The 2019-20 sugarcane crushing season in Maharashtra will see the most delayed start in the state’s recent past. The Sugar Commissioner’s office is hopeful about the season finally beginning on November 25. While some millers are worried about the delayed start, others are relieved by it. The Indian Express explains how the political uncertainty in the state has pushed the start date back, and why millers are responding differently to the delay

How is Maharashtra’s sugar season different from those of other sugar-producing states?

Unlike states like Uttar Pradesh or Karnataka, the beginning of Maharashtra’s cane crushing season is decided by the state government and not by the industry.
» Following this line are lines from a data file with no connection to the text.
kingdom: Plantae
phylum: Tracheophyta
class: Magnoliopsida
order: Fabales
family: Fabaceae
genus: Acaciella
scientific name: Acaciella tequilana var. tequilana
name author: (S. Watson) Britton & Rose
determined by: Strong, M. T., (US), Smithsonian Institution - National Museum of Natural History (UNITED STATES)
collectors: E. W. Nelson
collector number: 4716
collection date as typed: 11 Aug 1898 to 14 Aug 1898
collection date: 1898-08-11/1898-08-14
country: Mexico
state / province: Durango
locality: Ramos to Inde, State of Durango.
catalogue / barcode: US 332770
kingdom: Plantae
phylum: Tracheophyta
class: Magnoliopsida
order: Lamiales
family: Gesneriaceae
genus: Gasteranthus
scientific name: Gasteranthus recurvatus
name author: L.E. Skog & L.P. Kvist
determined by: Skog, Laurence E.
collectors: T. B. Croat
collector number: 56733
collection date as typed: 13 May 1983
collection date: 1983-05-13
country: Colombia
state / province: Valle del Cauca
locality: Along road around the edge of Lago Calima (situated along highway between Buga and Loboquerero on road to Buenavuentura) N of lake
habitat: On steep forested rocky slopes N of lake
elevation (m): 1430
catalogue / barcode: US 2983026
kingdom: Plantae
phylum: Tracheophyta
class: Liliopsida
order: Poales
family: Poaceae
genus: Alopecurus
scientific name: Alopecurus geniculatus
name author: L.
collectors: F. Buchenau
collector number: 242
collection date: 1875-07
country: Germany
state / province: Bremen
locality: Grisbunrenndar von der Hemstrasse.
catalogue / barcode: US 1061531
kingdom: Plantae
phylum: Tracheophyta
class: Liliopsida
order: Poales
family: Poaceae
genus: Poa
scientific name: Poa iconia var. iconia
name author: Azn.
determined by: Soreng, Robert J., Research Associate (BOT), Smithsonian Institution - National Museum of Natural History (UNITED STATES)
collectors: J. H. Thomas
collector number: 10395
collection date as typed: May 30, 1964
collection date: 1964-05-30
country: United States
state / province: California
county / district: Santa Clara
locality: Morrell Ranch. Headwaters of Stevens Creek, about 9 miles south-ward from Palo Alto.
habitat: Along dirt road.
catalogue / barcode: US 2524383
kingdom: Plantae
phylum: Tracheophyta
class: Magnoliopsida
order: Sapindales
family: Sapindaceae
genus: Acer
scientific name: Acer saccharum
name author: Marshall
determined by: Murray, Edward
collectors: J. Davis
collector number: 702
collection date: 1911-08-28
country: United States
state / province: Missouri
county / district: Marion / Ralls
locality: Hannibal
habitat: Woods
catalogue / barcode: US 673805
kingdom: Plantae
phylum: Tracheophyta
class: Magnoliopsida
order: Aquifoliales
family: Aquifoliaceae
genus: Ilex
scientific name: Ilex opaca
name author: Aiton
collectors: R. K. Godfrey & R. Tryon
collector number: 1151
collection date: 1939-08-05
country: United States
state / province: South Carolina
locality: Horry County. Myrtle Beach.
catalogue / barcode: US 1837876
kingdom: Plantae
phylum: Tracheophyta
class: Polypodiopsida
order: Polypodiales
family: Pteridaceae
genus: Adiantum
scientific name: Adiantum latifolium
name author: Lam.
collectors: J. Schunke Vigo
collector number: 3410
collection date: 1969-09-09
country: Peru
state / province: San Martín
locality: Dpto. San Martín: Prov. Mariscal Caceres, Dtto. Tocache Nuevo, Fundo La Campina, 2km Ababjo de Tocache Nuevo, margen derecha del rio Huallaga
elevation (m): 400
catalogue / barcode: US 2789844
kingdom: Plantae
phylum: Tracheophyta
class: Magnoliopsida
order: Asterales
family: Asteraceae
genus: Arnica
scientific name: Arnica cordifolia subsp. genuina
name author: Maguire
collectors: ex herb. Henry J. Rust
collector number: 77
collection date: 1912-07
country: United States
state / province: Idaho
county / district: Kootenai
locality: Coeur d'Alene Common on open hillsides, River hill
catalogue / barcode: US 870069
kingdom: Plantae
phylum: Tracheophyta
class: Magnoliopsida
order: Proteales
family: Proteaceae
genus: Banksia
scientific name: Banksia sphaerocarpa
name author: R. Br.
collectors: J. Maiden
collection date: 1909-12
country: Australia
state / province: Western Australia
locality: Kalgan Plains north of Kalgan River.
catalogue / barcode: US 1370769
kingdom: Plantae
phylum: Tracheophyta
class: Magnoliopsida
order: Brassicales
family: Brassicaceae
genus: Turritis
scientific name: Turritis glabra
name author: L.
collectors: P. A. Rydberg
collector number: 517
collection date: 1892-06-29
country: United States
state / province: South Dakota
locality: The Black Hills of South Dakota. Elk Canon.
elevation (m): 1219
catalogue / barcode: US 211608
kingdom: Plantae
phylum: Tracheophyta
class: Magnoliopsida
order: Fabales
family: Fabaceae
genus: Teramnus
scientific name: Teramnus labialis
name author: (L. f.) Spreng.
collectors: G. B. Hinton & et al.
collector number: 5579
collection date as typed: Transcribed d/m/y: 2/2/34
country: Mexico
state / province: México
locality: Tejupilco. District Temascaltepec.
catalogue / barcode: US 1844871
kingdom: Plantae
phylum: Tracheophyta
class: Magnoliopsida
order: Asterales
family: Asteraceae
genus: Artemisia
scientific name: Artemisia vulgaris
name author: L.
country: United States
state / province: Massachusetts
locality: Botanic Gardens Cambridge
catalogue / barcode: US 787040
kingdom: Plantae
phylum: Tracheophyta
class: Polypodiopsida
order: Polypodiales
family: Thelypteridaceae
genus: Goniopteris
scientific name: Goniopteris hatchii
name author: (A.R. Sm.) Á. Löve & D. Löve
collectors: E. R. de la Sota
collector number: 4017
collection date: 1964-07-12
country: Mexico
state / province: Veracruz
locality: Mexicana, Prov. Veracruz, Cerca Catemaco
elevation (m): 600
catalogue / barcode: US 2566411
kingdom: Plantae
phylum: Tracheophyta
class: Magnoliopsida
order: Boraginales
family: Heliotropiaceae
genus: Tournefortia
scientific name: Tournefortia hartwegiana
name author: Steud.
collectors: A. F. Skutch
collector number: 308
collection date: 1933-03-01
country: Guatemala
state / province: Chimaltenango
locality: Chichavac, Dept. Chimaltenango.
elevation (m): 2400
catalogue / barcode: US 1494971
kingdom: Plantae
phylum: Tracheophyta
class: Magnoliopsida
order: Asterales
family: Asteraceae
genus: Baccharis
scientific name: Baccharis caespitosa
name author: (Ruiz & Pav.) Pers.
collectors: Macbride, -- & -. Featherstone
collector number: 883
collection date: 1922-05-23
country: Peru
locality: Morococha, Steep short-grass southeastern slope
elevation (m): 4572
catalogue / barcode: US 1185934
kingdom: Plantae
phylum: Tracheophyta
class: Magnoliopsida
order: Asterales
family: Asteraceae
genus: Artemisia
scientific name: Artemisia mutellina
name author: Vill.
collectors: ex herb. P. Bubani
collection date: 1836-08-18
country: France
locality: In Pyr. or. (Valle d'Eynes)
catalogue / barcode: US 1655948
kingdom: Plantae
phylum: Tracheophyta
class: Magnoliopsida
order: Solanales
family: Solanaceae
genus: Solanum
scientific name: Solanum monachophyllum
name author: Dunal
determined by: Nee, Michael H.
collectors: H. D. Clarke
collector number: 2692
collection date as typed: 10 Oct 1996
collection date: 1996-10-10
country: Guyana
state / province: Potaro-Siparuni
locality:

A ministerial committee headed by the chief minister consults with the Sugar Commissionerate and the industry, and decides the date from which mills can start their operations.

This system aims to provide both cooperative and private mills a level playing field. Mills which start their crushing operations before the start date face the risk of heavy fines imposed by the state.

Traditionally, the ministerial committee meets in September and zeroes in on a date, which is usually after Diwali. Based on the date, the mills prepare for their operations by arranging for harvesters or migrant workers, who are brought in from Beed and other districts of Marathwada.

Why was this year’s crushing season delayed?

The delayed beginning of the season is a fall-out of both the Assembly election and its results. In the run-up to the election, the committee was unable to meet as most of the ministers and sugar millers were busy on the campaign trail. While the new state cabinet was scheduled to take a decision on the start date, the failure of political parties to form the government and the ensuing political uncertainty means there is no state cabinet, and hence no start date to the crushing season.

Why are some millers worried about the delayed start?

This season, sugarcane grown over 8.32 lakh hectares is expected to be crushed, to produce 58.23 lakh tonnes of the sweetener. Sugar Commissioner Shekhar Gaikwad estimates that 161 mills will be operational and crush 570 lakh tonnes of the cane. Last season, 195 mills had taken season, crushing 952.60 lakh tonnes of cane and producing 107.1 lakh tonnes of sugar, the maximum amount of sugar produced in Maharashtra.

In Pune and its surrounding regions, however, millers and farmers are worried about the delayed start this season.

Unlike other parts of the state, mills in these regions have seen normal production of cane, unaffected by rain. Most of the adsali (cane planted in June-July and harvested after 18 months) and the pre-seasonal (cane planted in November-December and harvested after 14 months) crops are about to be ready for harvest. A delayed harvest would result in the cane losing both its weight and sugar content.

Similarly, the ratoon crop, or crop grown from stubble of previous crop, is over 14 months old and requires early harvest. Millers from these areas have urged the state administration to start the crushing season soon.

Why have some millers welcomed the delayed start?

Millers in the sugar bowl of Sangli-Kolhapur as well as those in Marathwada have welcomed a slightly delayed start to the season. Incessant rain had lashed Sangli and Kolhapur districts in August, damaging an estimated 2.16 lakh hectares of cane area. Nearly 65,000-70,000 hectares saw complete crop loss while the rest of the crop was partially damaged and needs some time to recover from the stress.

Heavy rain in October has further led to waterlogging of cane fields, making an early harvest impossible. Across the sugar bowl, farmers have pointed out that there was no ‘October heat’- the phenomenon of warm sunny days and a dip in temperature at night — this year. October heat is conducive for both growth in sugar content and increased weight of cane.

The sunny and dry phase in November has, however, allowed for some recovery in sugar content. A delayed start to the season will allow more time to the cane crop in Marathwada to recover from moisture stress.

It is estimated that Maharashtra’s sugar season may be shortened by 100 days due to lower availability of cane.

What is the final start date?

Speaking to The Indian Express, Sugar Commissioner Gaikwad said his office has forwarded a proposal to start the crushing season on November 25. The governor is expected to chair a meeting of industry and commissionerate representatives on November 19, when the plan is likely to get a formal approval.